次に、設置から時間が経過(数週間)したら、Google Search Console の URL 検査ツールから対象ページの「ユーザーが指定した正規 URL 」の項目を確認し、canonical で指定した正規 URL が検索エンジンにしっかりと認識されているか確認しましょう。

「ユーザーが指定した正規 URL」の項目に、canonical で指定した URL が反映されていたら、その下の「Google が選択した正規 URL」の項目と差異がないか確認しましょう。
canonical で指定した正規 URL を Google も正規 URL と判断した場合は、「ユーザーが指定した正規 URL と同じ」と表示されます。

一方で、canonical で指定した正規 URL を無視して、異なる URL を正規 URL と Google が判断した場合は、その URL が表記されます。
まとめ
いかがでしたでしょうか? 今回は、重複ページの URL の正規化で活用される「 canonical 」タグについて解説しました。

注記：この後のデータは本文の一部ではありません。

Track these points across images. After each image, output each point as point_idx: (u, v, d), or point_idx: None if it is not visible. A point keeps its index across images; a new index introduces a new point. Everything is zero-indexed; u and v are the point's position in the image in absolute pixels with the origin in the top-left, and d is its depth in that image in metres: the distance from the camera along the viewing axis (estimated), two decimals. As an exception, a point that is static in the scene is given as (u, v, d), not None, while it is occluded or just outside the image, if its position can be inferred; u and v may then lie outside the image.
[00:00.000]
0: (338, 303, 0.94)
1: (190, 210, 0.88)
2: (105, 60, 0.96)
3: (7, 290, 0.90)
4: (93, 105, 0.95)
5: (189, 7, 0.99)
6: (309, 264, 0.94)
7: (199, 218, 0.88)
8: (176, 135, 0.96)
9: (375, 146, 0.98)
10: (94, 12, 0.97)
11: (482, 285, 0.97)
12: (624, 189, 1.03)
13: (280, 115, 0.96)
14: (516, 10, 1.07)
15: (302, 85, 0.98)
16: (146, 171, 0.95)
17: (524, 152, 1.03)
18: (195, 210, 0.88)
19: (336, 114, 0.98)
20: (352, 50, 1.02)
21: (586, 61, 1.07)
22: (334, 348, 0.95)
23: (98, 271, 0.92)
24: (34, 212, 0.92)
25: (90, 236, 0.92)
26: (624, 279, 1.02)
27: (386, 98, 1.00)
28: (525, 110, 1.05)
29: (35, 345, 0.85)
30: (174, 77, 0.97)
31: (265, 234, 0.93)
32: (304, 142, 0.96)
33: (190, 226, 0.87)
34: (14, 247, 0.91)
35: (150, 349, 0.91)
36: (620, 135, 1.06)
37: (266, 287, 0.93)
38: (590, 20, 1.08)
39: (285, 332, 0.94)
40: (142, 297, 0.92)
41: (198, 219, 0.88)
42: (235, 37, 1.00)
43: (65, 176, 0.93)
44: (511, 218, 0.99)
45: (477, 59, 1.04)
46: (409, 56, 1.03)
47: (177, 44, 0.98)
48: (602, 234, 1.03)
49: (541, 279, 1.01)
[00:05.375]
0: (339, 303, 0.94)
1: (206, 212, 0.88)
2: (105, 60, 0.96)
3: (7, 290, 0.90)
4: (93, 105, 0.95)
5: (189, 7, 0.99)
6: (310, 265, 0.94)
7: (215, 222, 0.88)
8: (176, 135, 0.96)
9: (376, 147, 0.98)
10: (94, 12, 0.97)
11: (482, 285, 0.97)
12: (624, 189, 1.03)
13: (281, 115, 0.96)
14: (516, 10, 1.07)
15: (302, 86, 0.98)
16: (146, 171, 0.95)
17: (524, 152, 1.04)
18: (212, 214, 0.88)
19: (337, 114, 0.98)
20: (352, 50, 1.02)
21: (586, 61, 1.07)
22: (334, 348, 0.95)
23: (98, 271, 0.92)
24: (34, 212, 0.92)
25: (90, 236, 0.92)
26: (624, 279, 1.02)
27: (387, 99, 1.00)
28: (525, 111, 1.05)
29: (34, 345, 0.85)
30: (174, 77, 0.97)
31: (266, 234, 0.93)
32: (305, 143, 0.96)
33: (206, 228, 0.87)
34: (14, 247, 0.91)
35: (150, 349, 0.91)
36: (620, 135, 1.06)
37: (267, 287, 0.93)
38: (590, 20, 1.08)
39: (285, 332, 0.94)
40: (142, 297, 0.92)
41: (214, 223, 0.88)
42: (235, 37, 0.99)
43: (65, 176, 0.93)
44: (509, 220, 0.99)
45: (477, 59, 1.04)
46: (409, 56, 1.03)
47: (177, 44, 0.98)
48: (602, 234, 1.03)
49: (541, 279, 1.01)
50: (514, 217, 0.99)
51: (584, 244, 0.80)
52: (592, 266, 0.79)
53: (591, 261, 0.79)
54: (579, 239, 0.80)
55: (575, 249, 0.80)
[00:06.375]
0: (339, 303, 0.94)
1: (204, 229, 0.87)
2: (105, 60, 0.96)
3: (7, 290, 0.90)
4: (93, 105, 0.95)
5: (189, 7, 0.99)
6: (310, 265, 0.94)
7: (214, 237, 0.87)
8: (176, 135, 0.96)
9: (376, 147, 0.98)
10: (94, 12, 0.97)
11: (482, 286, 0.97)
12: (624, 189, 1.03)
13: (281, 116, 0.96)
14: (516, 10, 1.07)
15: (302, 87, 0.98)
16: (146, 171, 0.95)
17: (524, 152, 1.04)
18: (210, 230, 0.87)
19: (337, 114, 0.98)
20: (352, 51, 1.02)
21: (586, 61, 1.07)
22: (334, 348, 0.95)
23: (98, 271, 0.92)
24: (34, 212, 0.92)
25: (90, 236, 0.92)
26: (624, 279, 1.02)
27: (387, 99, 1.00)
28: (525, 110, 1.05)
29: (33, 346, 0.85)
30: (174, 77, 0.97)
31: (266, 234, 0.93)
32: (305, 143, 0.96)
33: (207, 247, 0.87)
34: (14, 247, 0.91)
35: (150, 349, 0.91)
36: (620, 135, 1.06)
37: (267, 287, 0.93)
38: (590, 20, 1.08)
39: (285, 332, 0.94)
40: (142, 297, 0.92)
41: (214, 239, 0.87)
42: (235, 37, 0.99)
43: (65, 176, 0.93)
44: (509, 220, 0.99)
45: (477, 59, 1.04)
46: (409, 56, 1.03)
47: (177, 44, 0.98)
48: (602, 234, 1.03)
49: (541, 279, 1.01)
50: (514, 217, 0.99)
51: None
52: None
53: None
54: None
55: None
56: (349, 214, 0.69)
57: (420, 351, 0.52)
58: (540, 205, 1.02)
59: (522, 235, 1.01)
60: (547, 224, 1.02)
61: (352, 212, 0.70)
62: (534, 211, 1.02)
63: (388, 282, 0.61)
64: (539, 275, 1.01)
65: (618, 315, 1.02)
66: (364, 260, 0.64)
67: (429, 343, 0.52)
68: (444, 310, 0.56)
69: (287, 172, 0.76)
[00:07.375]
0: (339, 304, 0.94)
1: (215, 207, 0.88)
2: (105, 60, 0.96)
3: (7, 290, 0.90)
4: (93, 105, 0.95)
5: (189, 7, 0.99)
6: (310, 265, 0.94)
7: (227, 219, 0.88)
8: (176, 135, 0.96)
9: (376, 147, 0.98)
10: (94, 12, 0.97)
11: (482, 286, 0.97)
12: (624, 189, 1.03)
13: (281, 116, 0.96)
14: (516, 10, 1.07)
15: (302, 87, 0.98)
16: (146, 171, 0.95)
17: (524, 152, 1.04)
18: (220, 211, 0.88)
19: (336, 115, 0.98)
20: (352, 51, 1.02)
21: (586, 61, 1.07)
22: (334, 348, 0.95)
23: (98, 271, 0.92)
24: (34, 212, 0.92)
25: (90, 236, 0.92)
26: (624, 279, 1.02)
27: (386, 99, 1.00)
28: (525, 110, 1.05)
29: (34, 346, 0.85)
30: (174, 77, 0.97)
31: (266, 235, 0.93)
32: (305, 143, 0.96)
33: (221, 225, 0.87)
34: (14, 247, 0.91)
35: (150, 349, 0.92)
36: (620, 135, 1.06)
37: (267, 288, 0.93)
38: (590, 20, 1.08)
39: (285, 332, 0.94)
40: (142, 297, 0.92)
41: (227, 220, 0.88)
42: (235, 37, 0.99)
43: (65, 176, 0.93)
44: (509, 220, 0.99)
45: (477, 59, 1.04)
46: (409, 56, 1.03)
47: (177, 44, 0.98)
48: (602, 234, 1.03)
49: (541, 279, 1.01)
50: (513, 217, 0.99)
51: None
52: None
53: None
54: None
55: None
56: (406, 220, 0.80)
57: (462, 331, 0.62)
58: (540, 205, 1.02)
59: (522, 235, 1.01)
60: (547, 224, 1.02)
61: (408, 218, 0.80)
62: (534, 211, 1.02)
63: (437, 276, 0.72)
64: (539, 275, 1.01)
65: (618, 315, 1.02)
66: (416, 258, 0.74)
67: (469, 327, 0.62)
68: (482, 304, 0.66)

評価の分散に繋がってしまう重複ページは、ウェブサイト内に極力存在しないに越したことはありませんが、どうしても避けられないケースも発生します。
例えば、EC サイトやモバイルサイトなどで異なる URL が生成されやすい場合や、ランディングページが広告用に複数存在する場合などです。
そのような場合に、評価を統合することの出来る「 URL の正規化」が、SEO(自然検索)対策において非常に重要です。
URL を正規化する方法として、「 canonical 」以外にも「301転送(リダイレクト)」がありますが、それぞれの特徴をしっかりと理解して、適切に使い分けていけるようにしましょう。